- Born: May 2, 1927 British Columbia, Canada
- Died: June 6, 1985 (aged 58) British Columbia, Canada
- Occupations: Figure skater, figure skating judge

= Roger Wickson (figure skater) =

Canadian figure skater

Roger J. Wickson (May 2, 1927 – June 6, 1985) was a Canadian figure skater from Vancouver. He was the 1949 and 1950 national champion.

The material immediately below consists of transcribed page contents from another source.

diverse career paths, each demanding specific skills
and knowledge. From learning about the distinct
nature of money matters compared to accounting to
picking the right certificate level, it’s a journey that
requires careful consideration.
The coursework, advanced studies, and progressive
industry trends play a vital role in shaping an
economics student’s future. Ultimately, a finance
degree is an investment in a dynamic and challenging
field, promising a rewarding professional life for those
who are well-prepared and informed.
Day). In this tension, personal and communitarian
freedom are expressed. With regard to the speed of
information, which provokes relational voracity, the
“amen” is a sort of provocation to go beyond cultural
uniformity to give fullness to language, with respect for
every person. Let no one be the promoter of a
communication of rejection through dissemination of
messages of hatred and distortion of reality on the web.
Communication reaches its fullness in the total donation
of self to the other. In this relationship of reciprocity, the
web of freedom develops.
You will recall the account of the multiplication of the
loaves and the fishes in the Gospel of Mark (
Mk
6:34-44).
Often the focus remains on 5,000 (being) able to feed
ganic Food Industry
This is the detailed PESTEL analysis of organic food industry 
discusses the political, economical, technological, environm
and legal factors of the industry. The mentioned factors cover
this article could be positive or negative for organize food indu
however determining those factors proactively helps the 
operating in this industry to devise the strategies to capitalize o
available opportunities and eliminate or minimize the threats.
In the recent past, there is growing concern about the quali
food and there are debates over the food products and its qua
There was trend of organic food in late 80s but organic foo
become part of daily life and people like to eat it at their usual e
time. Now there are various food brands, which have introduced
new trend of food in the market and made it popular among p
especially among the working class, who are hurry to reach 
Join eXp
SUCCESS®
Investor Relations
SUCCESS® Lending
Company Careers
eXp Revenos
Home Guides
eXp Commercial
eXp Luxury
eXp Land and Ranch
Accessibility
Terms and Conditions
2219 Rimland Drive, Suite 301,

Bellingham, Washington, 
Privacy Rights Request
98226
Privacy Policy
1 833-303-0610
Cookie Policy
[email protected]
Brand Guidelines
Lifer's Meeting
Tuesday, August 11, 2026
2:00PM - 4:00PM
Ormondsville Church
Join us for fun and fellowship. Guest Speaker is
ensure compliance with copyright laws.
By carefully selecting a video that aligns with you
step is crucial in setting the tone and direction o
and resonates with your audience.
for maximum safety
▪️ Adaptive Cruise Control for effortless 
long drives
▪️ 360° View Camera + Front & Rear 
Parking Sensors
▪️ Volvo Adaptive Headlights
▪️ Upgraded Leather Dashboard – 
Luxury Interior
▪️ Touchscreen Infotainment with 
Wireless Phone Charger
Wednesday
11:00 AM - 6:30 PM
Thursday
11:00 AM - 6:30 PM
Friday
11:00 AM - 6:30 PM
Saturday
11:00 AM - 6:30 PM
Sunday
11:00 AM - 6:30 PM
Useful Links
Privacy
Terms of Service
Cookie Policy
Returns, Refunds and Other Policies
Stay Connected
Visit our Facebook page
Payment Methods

== Early life and education ==
Wickson was from Crescent Beach near Vancouver, the son of John Alfred Wickson and Gladys Emma Wickson. Mary Rose Thacker was one of his skating coaches. He attended the University of British Columbia.

== Skating career ==
In 1942, as a teenager, he was the British Columbia senior champion, and one of the only skaters to perform the cantilever spread eagle element. In 1944, as a member of the Connaught Club in Vancouver, he was the Canadian men's junior singles champion, and won the Howard Trophy. He was the 1949 and 1950 national champion. In 1951, he lost his national championship to Peter Firstbrook. In 1960 and 1961 he competed in pairs skating with Susan Mann as his partner, and he judged figure skating events.

==Results==

| Competition | 1944 | 1946 | 1948 | 1949 | 1950 | 1951 |
|---|---|---|---|---|---|---|
| World Championships |  |  |  |  | 8th |  |
| Canadian Championships | 1st J | 3rd | 2nd | 1st | 1st | 2nd |

== Death ==
Wickson died in 1985, in Crescent Beach, survived by his mother and two brothers.